Extracted page text data:
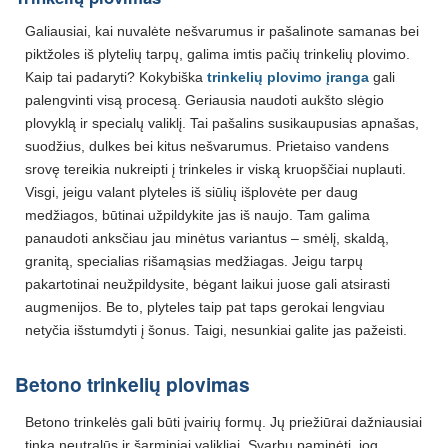
Galiausiai, kai nuvalėte nešvarumus ir pašalinote samanas bei
piktžoles iš plytelių tarpų, galima imtis pačių trinkelių plovimo.
Kaip tai padaryti? Kokybiška
trinkelių plovimo įranga
gali
palengvinti visą procesą. Geriausia naudoti aukšto slėgio
plovyklą ir specialų valiklį. Tai pašalins susikaupusias apnašas,
suodžius, dulkes bei kitus nešvarumus. Prietaiso vandens
srovę tereikia nukreipti į trinkeles ir viską kruopščiai nuplauti.
Visgi, jeigu valant plyteles iš siūlių išplovėte per daug
medžiagos, būtinai užpildykite jas iš naujo. Tam galima
panaudoti anksčiau jau minėtus variantus – smėlį, skaldą,
granitą, specialias rišamąsias medžiagas. Jeigu tarpų
pakartotinai neužpildysite, bėgant laikui juose gali atsirasti
augmenijos. Be to, plyteles taip pat taps gerokai lengviau
netyčia išstumdyti į šonus. Taigi, nesunkiai galite jas pažeisti.
Betono trinkelių plovimas
Betono trinkelės gali būti įvairių formų. Jų priežiūrai dažniausiai
tinka neutralūs ir šarminiai valikliai. Svarbu paminėti, jog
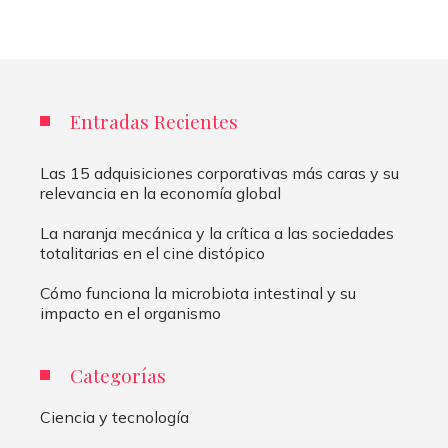
Entradas Recientes
Las 15 adquisiciones corporativas más caras y su
relevancia en la economía global
La naranja mecánica y la crítica a las sociedades
totalitarias en el cine distópico
Cómo funciona la microbiota intestinal y su
impacto en el organismo
Categorías
Ciencia y tecnología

TASK TO CARRY OUT:
Change "aukšto slėgio" to "didelio slėgio" in the data above, keeping every other part of the text the same. Leave the pictures out of your answer.

EXERCISE RESPONSE:
Galiausiai, kai nuvalėte nešvarumus ir pašalinote samanas bei
piktžoles iš plytelių tarpų, galima imtis pačių trinkelių plovimo.
Kaip tai padaryti? Kokybiška
trinkelių plovimo įranga
gali
palengvinti visą procesą. Geriausia naudoti didelio slėgio
plovyklą ir specialų valiklį. Tai pašalins susikaupusias apnašas,
suodžius, dulkes bei kitus nešvarumus. Prietaiso vandens
srovę tereikia nukreipti į trinkeles ir viską kruopščiai nuplauti.
Visgi, jeigu valant plyteles iš siūlių išplovėte per daug
medžiagos, būtinai užpildykite jas iš naujo. Tam galima
panaudoti anksčiau jau minėtus variantus – smėlį, skaldą,
granitą, specialias rišamąsias medžiagas. Jeigu tarpų
pakartotinai neužpildysite, bėgant laikui juose gali atsirasti
augmenijos. Be to, plyteles taip pat taps gerokai lengviau
netyčia išstumdyti į šonus. Taigi, nesunkiai galite jas pažeisti.
Betono trinkelių plovimas
Betono trinkelės gali būti įvairių formų. Jų priežiūrai dažniausiai
tinka neutralūs ir šarminiai valikliai. Svarbu paminėti, jog
Entradas Recientes
Las 15 adquisiciones corporativas más caras y su
relevancia en la economía global
La naranja mecánica y la crítica a las sociedades
totalitarias en el cine distópico
Cómo funciona la microbiota intestinal y su
impacto en el organismo
Categorías
Ciencia y tecnología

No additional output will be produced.